**What you need to do**
Work out how many lines in the data below contain "Meetings", and state that count with nothing added.

**Exercise materials**
....................

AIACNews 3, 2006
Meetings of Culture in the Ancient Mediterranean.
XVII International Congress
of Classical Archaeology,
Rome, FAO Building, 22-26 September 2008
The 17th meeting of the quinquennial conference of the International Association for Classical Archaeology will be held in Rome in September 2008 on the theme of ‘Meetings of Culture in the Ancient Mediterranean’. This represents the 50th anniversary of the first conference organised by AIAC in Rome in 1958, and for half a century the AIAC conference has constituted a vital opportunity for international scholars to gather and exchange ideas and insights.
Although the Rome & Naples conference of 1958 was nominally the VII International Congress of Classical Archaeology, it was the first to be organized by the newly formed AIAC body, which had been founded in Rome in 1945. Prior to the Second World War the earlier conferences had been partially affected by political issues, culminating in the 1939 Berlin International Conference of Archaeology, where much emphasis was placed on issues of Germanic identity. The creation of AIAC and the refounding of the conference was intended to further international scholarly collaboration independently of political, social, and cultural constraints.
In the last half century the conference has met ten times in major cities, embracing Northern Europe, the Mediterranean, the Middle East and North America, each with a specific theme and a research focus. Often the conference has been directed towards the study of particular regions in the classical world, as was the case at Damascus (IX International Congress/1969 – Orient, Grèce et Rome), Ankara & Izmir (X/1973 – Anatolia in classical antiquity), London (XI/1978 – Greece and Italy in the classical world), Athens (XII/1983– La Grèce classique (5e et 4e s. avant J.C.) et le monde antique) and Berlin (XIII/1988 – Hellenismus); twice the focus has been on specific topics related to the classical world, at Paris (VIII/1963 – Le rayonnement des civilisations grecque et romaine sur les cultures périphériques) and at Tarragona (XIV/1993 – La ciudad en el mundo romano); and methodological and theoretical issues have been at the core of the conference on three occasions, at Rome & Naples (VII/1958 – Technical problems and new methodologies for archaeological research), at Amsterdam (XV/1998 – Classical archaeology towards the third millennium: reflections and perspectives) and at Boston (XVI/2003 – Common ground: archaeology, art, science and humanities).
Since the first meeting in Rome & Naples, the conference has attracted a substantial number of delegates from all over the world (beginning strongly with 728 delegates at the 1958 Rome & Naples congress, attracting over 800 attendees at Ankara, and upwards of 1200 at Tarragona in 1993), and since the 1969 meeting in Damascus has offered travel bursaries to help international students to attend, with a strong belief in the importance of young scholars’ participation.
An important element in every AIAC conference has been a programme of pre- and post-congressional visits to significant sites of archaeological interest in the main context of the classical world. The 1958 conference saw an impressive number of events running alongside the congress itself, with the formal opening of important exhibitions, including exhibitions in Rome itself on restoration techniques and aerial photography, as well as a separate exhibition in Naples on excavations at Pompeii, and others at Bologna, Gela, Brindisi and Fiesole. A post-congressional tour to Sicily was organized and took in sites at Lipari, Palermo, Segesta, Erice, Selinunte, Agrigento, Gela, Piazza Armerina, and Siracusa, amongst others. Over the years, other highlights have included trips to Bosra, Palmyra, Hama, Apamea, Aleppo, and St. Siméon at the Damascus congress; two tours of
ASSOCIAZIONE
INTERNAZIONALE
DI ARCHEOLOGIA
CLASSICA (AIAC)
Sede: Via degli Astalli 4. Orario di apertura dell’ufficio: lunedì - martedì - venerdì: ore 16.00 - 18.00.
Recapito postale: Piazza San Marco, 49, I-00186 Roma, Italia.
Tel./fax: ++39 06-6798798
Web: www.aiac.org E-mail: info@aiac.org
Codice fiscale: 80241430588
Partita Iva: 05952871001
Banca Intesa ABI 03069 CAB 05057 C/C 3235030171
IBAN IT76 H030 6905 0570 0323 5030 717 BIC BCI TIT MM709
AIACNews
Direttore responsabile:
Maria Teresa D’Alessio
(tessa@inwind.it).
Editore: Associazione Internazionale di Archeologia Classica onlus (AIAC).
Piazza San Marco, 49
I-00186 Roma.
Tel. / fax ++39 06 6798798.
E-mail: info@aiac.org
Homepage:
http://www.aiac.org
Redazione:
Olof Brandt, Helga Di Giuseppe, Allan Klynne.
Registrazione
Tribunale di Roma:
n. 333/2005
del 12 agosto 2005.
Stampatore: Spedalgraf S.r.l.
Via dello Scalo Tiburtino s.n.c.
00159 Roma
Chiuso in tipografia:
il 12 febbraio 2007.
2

....................

**Output of the exercise**
2